思春期前の児童はあらゆる接触刺激を求めている
小学校1年生から4年生までの思春期前の子どもは、男女を問わず、あらゆる接触刺激を求めています。あらゆる接触刺激を求めるとは、両親や兄弟姉妹、同世代の友達だけではなく、地域のNPOスタッフなどの、出会うまでは全くの他人だった人とも心身両面での接触を求めるということです。しかも、接触できる機会さえあれば、純粋で積極的な子どもなら、子どものほうから求めてきます。このことは、銀鮒の里学校の数々の子ども向けの取り組みでも、何度も再現することを確認しています。
社会のいろいろな人と心身ともに接触の機会を持つことは、子どもの世界観を広くし、視野の広い寛大な人間に育てる効果があります。周囲の大人は、「よその子に接触するなんて、この世の中では…」と、マスコミ報道なども影響し、根拠もなく根強い思い込みをもち、過敏に反応しがちですが、この根拠のない根強い思いこみこそが問題なのです。
子どもと心身ともに接触の機会を持つということは、肌と肌とがふれあい、物理的に共有するスキンシップと、会話が通じ合う精神的共有の両方を含んでいますが、当然、子どもと接触の機会を持つには、ささいなことでもよいので、子どもの立場に立ち、なにか目的意識を持つことが大切です。心身の両面で、子どもの立場に立つには、子どもと同じ目線で、手のひらをあわせる(皮膚の接触面積ができるだけ大きくなるように握手やタッチをする)のが効果的です。とくに、おとなのサポートを必要とする、子どもの好奇心を刺激する知的なあそびは、そのことを互いに抵抗感なく行うとてもよいアイスブレイク手法といえます。
子どもの意識の男女差については、おとなはどうしても「(年頃の)女の子ははばかりがちでは」と思い込みがちですが、実際はその全く逆で、小学校1年生から4年生くらいまでは、むしろ女子児童のほうが積極的な傾向があります。思春期前をおてんば放題に育った女子児童は、思春期になっても、その子どもらしい積極性が保たれる傾向があるようです。男子児童についても、同様のことがいえるようです。ですから、とくに積極的に接触を求めてくる子どもは、男女を問わず、心身の両面で、しっかりと受けとめてあげましょう。
心ない不審者トラブルに巻き込まれないために
不審者トラブルは、子どもの視野が狭いことが高リスク要因になります。このことは、意外と知られていません。子どもの視野が狭い兆候としては、自然や文化など、教養的なことに対する関心が低いことがあり、当然、学業成績にも反映され、それもひとつの参考指標にはなります。とくに、商業主義的なコンピュータゲームやアニメに対する強い関心(接触)は、そのようにさせる主要因として指摘されます。

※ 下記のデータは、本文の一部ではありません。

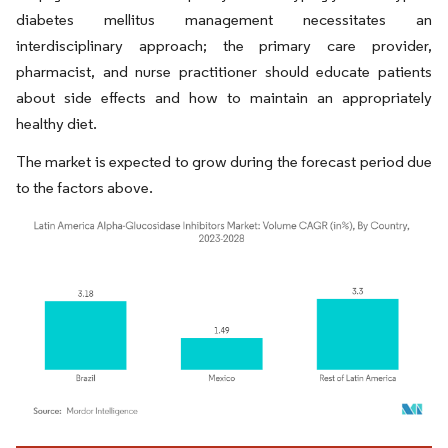
diabetes mellitus management necessitates an
interdisciplinary approach; the primary care provider,
pharmacist, and nurse practitioner should educate patients
about side effects and how to maintain an appropriately
healthy diet.
The market is expected to grow during the forecast period due
to the factors above.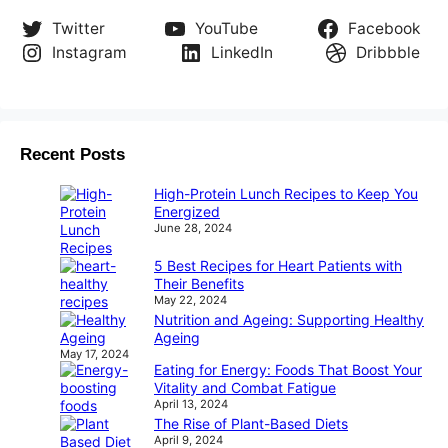
Twitter
YouTube
Facebook
Instagram
LinkedIn
Dribbble
Recent Posts
High-Protein Lunch Recipes to Keep You
Energized
June 28, 2024
5 Best Recipes for Heart Patients with
Their Benefits
May 22, 2024
Nutrition and Ageing: Supporting Healthy
Ageing
May 17, 2024
Eating for Energy: Foods That Boost Your
Vitality and Combat Fatigue
April 13, 2024
The Rise of Plant-Based Diets
April 9, 2024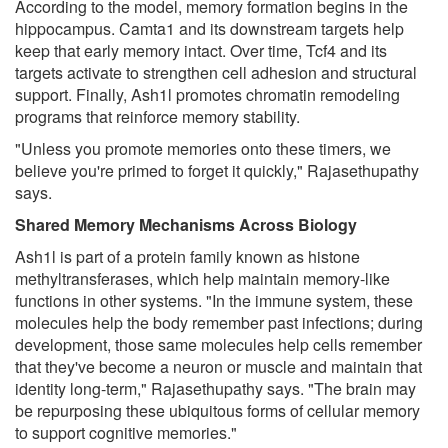
According to the model, memory formation begins in the
hippocampus. Camta1 and its downstream targets help
keep that early memory intact. Over time, Tcf4 and its
targets activate to strengthen cell adhesion and structural
support. Finally, Ash1l promotes chromatin remodeling
programs that reinforce memory stability.
"Unless you promote memories onto these timers, we
believe you're primed to forget it quickly," Rajasethupathy
says.
Shared Memory Mechanisms Across Biology
Ash1l is part of a protein family known as histone
methyltransferases, which help maintain memory-like
functions in other systems. "In the immune system, these
molecules help the body remember past infections; during
development, those same molecules help cells remember
that they've become a neuron or muscle and maintain that
identity long-term," Rajasethupathy says. "The brain may
be repurposing these ubiquitous forms of cellular memory
to support cognitive memories."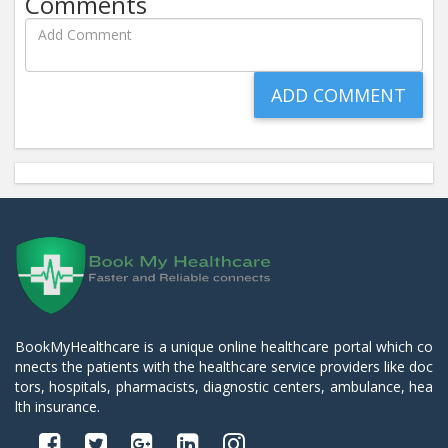
Comments
BookMyHealthcare is a unique online healthcare portal which co
nnects the patients with the healthcare service providers like doc
tors, hospitals, pharmacists, diagnostic centers, ambulance, hea
lth insurance.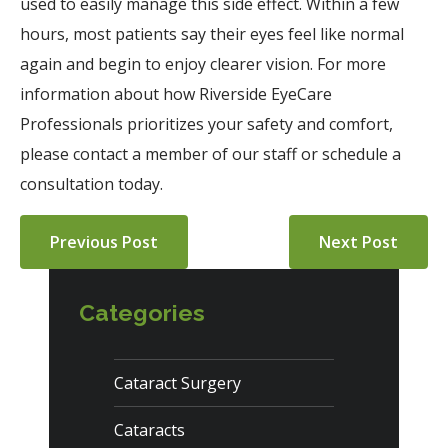
used to easily manage this side effect. Within a few
hours, most patients say their eyes feel like normal
again and begin to enjoy clearer vision. For more
information about how Riverside EyeCare
Professionals prioritizes your safety and comfort,
please contact a member of our staff or schedule a
consultation today.
Previous Post
Next Post
Categories
Cataract Surgery
Cataracts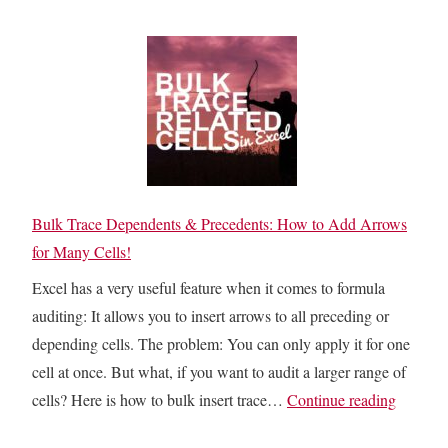
c
l
w
e
s
t
l
O
o
F
n
F
u
l
i
n
y
l
c
:
l
t
H
D
Bulk Trace Dependents & Precedents: How to Add Arrows
i
o
o
for Many Cells!
o
w
w
n
Excel has a very useful feature when it comes to formula
t
n
auditing: It allows you to insert arrows to all preceding or
o
E
depending cells. The problem: You can only apply it for one
S
m
cell at once. But what, if you want to audit a larger range of
k
p
B
cells? Here is how to bulk insert trace…
Continue reading
i
t
u
p
y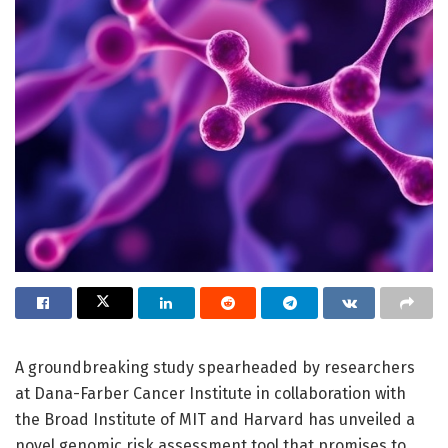
A groundbreaking study spearheaded by researchers
at Dana-Farber Cancer Institute in collaboration with
the Broad Institute of MIT and Harvard has unveiled a
novel genomic risk assessment tool that promises to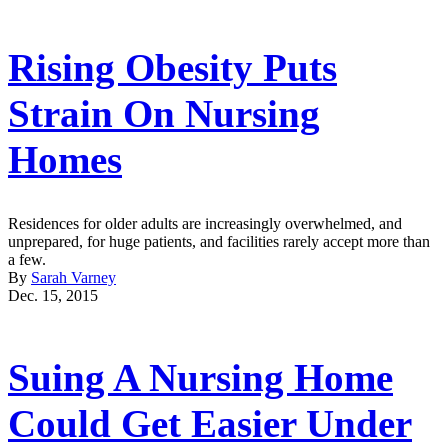
Rising Obesity Puts
Strain On Nursing
Homes
Residences for older adults are increasingly overwhelmed, and
unprepared, for huge patients, and facilities rarely accept more than
a few.
By
Sarah Varney
Dec. 15, 2015
Suing A Nursing Home
Could Get Easier Under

不審者は、子どもに合わせることで子どもが心を開く心理を悪用して子どもを狙います。ですから、不審者と興味関心を合わせない(ずらす)ことは、積極的防犯の観点から非常に重要なことといえます。やはり不審者の興味関心も、たいていの場合、コンピュータゲームやアニメのような低俗な方向に向いています。その逆を突き、自然や文化といった、教養的なことに関心を持ち熱中できる子どもに育てることができれば、不審者は、そのような子どもとは関心を合わせることができず、(不審者にとって)おもしろくないので狙わなくなるというわけです。もちろん、ICタグや携帯電話のような手抜き気休めの防犯ツールは一切不要であり、積極的防犯への関心からそらすという意味では、むしろ逆効果ともいえます。